Background & aims: Barrett's esophagus (BE) results from chronic, severe gastroesophageal reflux and predisposes to esophageal adenocarcinoma. Cyclooxygenase (COX)-2 is involved in chronic inflammation and epithelial cell growth. We investigated COX-2 expression in BE and esophageal adenocarcinoma to explore a potential relation between COX-2 expression and metaplasia or carcinogenesis.
Methods: Endoscopic mucosal biopsy specimens of Barrett's intestinal metaplasia (n = 30), Barrett's dysplasia (n = 11), and esophageal adenocarcinoma (n = 5) were compared with normal esophagus (n = 46) and duodenum (n = 46) and analyzed by Western blotting and immunohistochemistry.

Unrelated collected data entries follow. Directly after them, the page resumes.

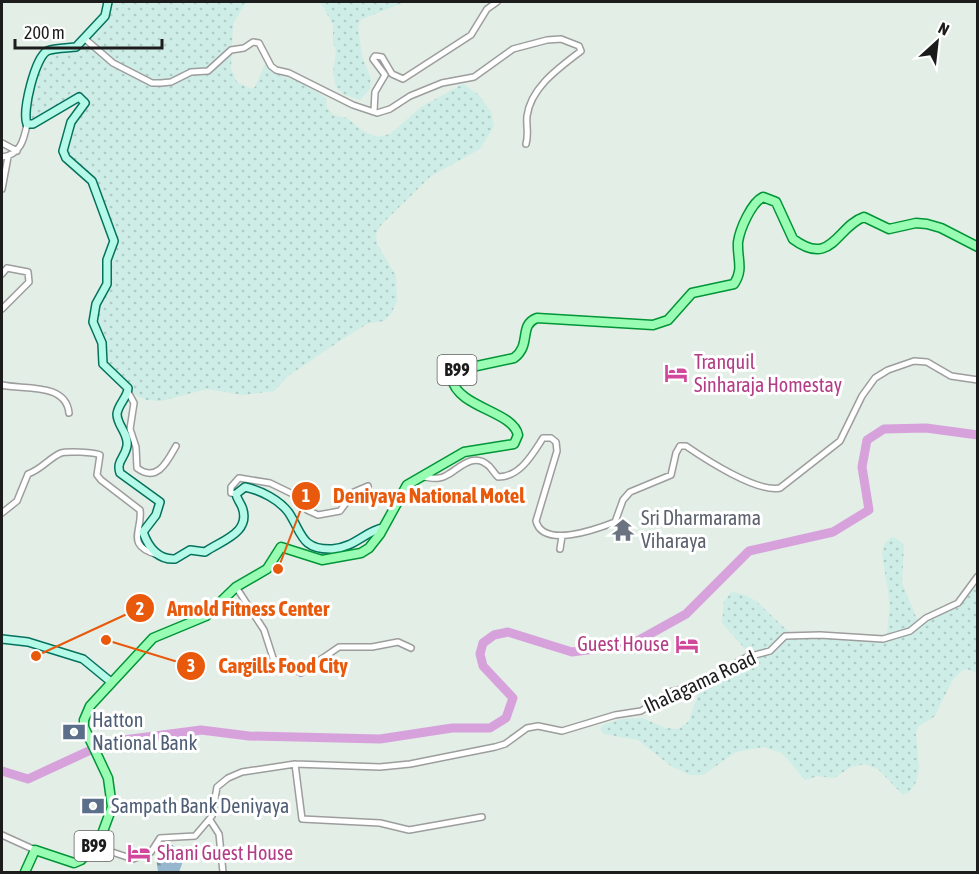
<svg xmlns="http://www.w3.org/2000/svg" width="979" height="874" font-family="'Asap Condensed',sans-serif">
<defs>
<pattern id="farmland-dots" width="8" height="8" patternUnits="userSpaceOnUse" patternTransform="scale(1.5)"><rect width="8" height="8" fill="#cdede6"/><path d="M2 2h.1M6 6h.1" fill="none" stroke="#afcbc5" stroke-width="1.8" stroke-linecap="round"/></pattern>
<pattern id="forest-firs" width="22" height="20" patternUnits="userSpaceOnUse" patternTransform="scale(1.5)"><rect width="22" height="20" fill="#96b7cd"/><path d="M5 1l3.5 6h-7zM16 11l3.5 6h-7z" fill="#7a94a6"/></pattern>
</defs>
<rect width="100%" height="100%" fill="#e2eee6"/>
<!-- farmland -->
<path fill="url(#farmland-dots)" d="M108,2H246L233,24L231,69L237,82L251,89L255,87L266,62L276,74L300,82L326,98L327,108L333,115L347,118L363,131L377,137L390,134L421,107L463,84L479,95L491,112L494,126L480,149L431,176L381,225L376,234L377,244L396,276L397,301L391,314L384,321L369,323L344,338L288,376L274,391L243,395L207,389L161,401L147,400L128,392L103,364L102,343L93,322L96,304L107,284V260L114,241L92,181L66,158L63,143L85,103L79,97L27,124L26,100L46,52L76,47L105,16Z
M320,2H405L360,20L358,27L362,56L371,79L370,89L360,100L343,94L336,87L333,73L336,51L333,42V24Z
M894,537L904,545L902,583L919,624L958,603L977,576V673L967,669L961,671L952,681L935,716L918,727L916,733L919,769L916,782L909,793L902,794L878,769L865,764L851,767L834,778L818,776L805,780L782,753L763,747L736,752L703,775H690L671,766L638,740L604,734L600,728L605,724L622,719L642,718L666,728L679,729L689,721L699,691L705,683L739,668L746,650L722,623L724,602L731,592L745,595L756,601L792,635L882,639L887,633L890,604L882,554L884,545L890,538Z"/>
<!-- forest -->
<path fill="url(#forest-firs)" d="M171,844L185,856L179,872H158L156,856Z"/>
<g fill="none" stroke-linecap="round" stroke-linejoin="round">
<!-- river -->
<path stroke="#d7a2dc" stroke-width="9" d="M2,771L28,779L108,742L201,730L249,736L380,739L452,728H490L506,718L513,698L483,666L480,654L483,643L494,635L508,632L572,652L632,644L686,614L749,551L833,532L869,510L862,467L867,440L884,429L926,428L978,435"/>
<!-- street casing -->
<g stroke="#9d9d9d" stroke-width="8">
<path id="street" d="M84,38L113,63L152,83H161L171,82L191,72L208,71L231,50L244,48L253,42L259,43L271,66L276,70L289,73L353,105L377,113L390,109L410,96L442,83L474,77L513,49L547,40L561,39L579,46L581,51C559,68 531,87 527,116C526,126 529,134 526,144
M374,111L375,92L385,75L373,59L375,56L382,57L392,74L403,79L471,35L487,9L497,2
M2,143L17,151
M2,157C20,155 24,140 27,124
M2,189L8,157
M2,274L7,268L28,272L29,282L2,309
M2,385C22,390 66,382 69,413
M128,392L134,403L130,429L136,447L137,468C157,483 167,462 176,446
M424,477C432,478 440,480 447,475C459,469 473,451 489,466C492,469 494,473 498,477C520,477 532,455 543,438H551L556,442L557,451L536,521C543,549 597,529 615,522L623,500L630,492L671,475L676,453L680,446H686C705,459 757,493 780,488L840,441L862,396L875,378L888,370L914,361L927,362L951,376L978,380
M236,494L231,493V487L239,478L270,483L303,499L307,510L318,515L340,511L354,492L368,486
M2,513L17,501L28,474C42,469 49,458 61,453C66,451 95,452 100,455L97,475L101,480L140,510C143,531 124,545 158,555
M560,549L562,536
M236,587L264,630L273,658L278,663H285L301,673L339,647H372L398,642L411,648
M295,764L302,819L380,823L409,830L482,817
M210,820L219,834L223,872
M2,835L35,850
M94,846L133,859L151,852L160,838L195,836L212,816L217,787L228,778L242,772L295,764L380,767L410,764L495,747L505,744L527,728L538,726L562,731L615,715L641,711L670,692L698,685L747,657L770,651L785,636L820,635L883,639L910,631L926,618L958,603L978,576"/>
</g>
<!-- secondary casing -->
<g stroke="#05725d" stroke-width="10">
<path id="secondary" d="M108,2L105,16L76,47C68,48 54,48 47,51C35,58 22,111 27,124H33L79,97L85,103L71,122L63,151L66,158L92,181L114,241L107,260V284L96,304L93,322L102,343L103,364L128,388C128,397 118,404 117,414C117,426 129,433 127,446C125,458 116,461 120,473L160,502L156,515L143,532C148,546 157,560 175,559L190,550L205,552C220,541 252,533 242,507C240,502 237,499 236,494L245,487C260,490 280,500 289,513C302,533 301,550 332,549C354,548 367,530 383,528
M2,639L28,642L83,659L111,682"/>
</g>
<!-- primary casing -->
<g stroke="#009536" stroke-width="11">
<path id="primary" d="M25,872L35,850L74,863L81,860L91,850L102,834L112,807L108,778L84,727V720L90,706L153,638L206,616L236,587L267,569L281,547L322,560L361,553L369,548L380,534L407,485L464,452L514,444L518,435C513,411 458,408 452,379L458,370L514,358C532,345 518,325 537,318L653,325L668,320L692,293L734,284C744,269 737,259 738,242C740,229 751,203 763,197L776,202L793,239C832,268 837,226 864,217L889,229L916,223L927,224L941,228L978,247"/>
</g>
<!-- street -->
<use href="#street" stroke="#fff" stroke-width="5"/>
<!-- secondary -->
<use href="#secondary" stroke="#b5f9e8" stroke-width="7"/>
<!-- primary -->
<use href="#primary" stroke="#99fcb3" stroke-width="8"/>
</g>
<!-- icons -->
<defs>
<g id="hotel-bare" transform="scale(1.8)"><path d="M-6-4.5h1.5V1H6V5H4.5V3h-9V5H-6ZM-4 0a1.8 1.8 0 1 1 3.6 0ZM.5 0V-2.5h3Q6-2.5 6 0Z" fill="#d1479c" stroke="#fff" stroke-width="2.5" paint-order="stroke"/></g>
<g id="temple-bare" transform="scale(1.8)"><path d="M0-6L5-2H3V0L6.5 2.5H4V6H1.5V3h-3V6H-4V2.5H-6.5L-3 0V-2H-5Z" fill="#6b7280" stroke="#fff" stroke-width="2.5" paint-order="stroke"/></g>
<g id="bank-bare" transform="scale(1.8)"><path d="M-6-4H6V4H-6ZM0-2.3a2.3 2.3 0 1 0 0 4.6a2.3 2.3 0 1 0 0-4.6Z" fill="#5c6f8a" stroke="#fff" stroke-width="2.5" paint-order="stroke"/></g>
</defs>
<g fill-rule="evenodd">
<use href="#hotel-bare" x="676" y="373"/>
<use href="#temple-bare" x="623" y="530"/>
<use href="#hotel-bare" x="687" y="644"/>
<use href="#bank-bare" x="74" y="732"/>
<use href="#bank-bare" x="93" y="806"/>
<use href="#hotel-bare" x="139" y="853"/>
</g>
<g text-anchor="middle" stroke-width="6" stroke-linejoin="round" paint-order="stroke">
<!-- shield labels -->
<g fill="#fff" stroke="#606060" stroke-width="1.5">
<rect x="437.5" y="355" width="39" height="30" rx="4.5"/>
<rect x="74.5" y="831" width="39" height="30" rx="4.5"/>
</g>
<g font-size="18" font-weight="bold" fill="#1c1c1c">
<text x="457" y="376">B99</text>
<text x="94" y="852">B99</text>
</g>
<!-- hotel labels -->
<g font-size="20" fill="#b23c85" stroke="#fff" text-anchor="start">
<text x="694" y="369">Tranquil<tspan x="694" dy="23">Sinharaja Homestay</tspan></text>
<text x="669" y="651" text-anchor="end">Guest House</text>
<text x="157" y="860">Shani Guest House</text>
</g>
<!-- worship labels -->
<g font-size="20" fill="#5b616d" stroke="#fff" text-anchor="start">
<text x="641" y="525">Sri Dharmarama<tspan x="641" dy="23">Viharaya</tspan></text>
</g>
<!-- street labels -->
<g font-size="20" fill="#1c1c1c" stroke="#fff">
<text transform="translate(700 682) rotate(-25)" y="7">Ihalagama Road</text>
</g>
<!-- service labels -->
<g font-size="20" fill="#4e5e75" stroke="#fff" text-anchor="start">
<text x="92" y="727">Hatton<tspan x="92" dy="23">National Bank</tspan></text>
<text x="111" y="813">Sampath Bank Deniyaya</text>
</g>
</g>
<!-- callouts -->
<path fill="none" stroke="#e8590c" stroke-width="2" d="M278 569L306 496M36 656L140 608M106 640L191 666"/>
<g fill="#e8590c" stroke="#fff" stroke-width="2">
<circle cx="278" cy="569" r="6"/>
<circle cx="36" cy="656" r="6"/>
<circle cx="106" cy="640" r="6"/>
<circle cx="306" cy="496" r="15"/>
<circle cx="140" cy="608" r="15"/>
<circle cx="191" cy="666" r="15"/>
</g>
<g font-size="18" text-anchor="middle" font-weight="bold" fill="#fff">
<text x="306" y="502">1</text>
<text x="140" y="615">2</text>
<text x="191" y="672">3</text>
</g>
<g font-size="21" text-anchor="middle" font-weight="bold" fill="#e8590c" stroke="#fff" stroke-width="6" stroke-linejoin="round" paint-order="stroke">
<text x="429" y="503">Deniyaya National Motel</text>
<text x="248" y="616">Arnold Fitness Center</text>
<text x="283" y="673">Cargills Food City</text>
</g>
<!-- border -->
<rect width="979" height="874" fill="none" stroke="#1c1c1c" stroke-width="6"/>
<!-- north arrow -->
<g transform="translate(937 42) rotate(27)" stroke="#ffffff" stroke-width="4.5" paint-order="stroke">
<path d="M0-4.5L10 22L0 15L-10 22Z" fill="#1c1c1c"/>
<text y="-9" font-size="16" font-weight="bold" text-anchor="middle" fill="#1c1c1c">N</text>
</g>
<!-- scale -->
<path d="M15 39v9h147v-9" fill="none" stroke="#1c1c1c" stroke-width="3"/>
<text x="24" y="39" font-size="18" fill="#1c1c1c" stroke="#ffffff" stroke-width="4.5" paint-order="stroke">200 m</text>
</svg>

Results: Immunoblots revealed constitutive expression of COX-2 in normal esophagus and duodenum. COX-2 protein expression was significantly higher in patients with Barrett's metaplasia, dysplasia, and adenocarcinoma compared with normal squamous esophageal or columnar duodenal epithelia and was heterogenous in different regions of the BE surface. Immunohistochemistry revealed prominent staining in the glands of BE, dysplasia, and adenocarcinoma and faint staining in the basal layers of squamous esophagus and the surface of the duodenum. In response to pulses of acid or bile salts in an ex vivo organ culture system, COX-2 expression increased significantly in BE tissues, and this effect was attenuated by the selective COX-2 inhibitor NS-398.
Conclusions: The results show COX-2 expression in normal esophagus, which increases significantly in BE and esophageal adenocarcinoma. COX-2 is regulated ex vivo by exposure to acid or bile salts.